[中文版本]
On June 29th, 2024, the Asian American Coalition for Education (AACE) hosted its 2nd National Conference for Equal Education Rights to celebrate the anniversary of the Supreme Court ruling on Students for Fair Admissions v. Harvard which ended the college admissions practice of affirmative action: the evaluation of race as a factor in the admissions process to improve the accepted student class's diversity. Among the various speaker presentations and panel discussions, the conference focused on promoting equal education rights and meritocracy.
In June 2023, the Supreme Court ruled that the affirmative action admissions programs at Harvard University and the University of North Carolina were unconstitutional, violating the equal protection clause of the 14th Amendment.
AACE Founder and President Yukong Zhao considers this lawsuit to be a major victory in the movement for equal education rights. However, there is much more that he hopes to achieve. One of his next goals is to bring attention to standardized testing, which can be used to measure students’ academic qualifications. Many colleges are making standardized tests optional but he believes that “standardized testing should not be the only criterion, but should be one major criterion because it is standard for everybody and objective.”

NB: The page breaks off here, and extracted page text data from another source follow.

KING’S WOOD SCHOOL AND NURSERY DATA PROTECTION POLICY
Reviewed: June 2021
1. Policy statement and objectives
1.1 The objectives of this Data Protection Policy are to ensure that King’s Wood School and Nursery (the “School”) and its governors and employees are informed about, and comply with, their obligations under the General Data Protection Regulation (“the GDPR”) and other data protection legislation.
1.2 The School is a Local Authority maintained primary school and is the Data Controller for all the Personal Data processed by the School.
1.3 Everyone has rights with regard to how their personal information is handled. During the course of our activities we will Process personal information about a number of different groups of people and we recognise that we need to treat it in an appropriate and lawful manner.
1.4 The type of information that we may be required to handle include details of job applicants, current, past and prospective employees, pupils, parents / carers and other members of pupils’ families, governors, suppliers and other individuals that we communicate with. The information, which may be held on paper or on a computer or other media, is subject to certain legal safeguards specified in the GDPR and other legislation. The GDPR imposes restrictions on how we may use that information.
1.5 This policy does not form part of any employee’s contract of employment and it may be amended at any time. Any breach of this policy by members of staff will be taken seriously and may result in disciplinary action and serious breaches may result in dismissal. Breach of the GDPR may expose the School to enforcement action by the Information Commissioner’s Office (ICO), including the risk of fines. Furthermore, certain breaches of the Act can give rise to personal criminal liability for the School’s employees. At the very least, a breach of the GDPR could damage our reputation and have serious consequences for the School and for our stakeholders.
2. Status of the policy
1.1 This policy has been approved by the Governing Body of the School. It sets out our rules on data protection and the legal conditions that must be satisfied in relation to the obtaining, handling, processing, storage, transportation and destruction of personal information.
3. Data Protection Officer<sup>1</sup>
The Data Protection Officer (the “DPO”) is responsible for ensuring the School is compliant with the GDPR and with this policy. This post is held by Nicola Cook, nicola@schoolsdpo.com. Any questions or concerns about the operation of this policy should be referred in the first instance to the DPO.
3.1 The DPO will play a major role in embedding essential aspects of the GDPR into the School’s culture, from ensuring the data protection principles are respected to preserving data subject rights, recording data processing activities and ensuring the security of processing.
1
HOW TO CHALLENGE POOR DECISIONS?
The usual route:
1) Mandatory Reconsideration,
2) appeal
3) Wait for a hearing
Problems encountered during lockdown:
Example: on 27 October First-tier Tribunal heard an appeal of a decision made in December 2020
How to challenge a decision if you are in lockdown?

Mike Gonzalez, a senior fellow at the Heritage Foundation, believes that supervision of colleges to enforce the Supreme Court's ruling is a critical task following the decision. In particular, he wants to ensure that colleges don't "cheat” by using another similar criterion in place of race to achieve the same effect.
While achieving diversity in the classroom is an admirable goal, Zhao does not believe in diversity at the cost of sacrificing equal education rights. While some argue that the Supreme Court ruling will make it difficult for elite colleges to admit more Black and Hispanic students, Zhao disagrees. “We passionately support improving the education for Black and Hispanic students," he said. "But we need to do it in the right way, the constitutional way. Doing it the wrong way will jeopardize the meritocracy, and will jeopardize equal opportunities. Using discrimination, that is the wrong way.”
Zhao affirms that the proper way to fix the K-12 education system isn't to use affirmative action at the very end of the process to influence college admissions but rather to fix the root causes. In particular, he and Gonzalez both emphasized the importance of a stable, supportive familial environment on students’ education and future. For the young people who sat in the conference, Gonzalez advised them to “follow the success sequence: graduate first, get a job, get married, and then have kids.”
Gonzalez also disliked the idea of using numeric proportions as a standard for diversity. “We shouldn’t expect every part of American society to reflect the underneath makeup population," he said. Instead, he believes diversity should flow from the process of pursuing merit.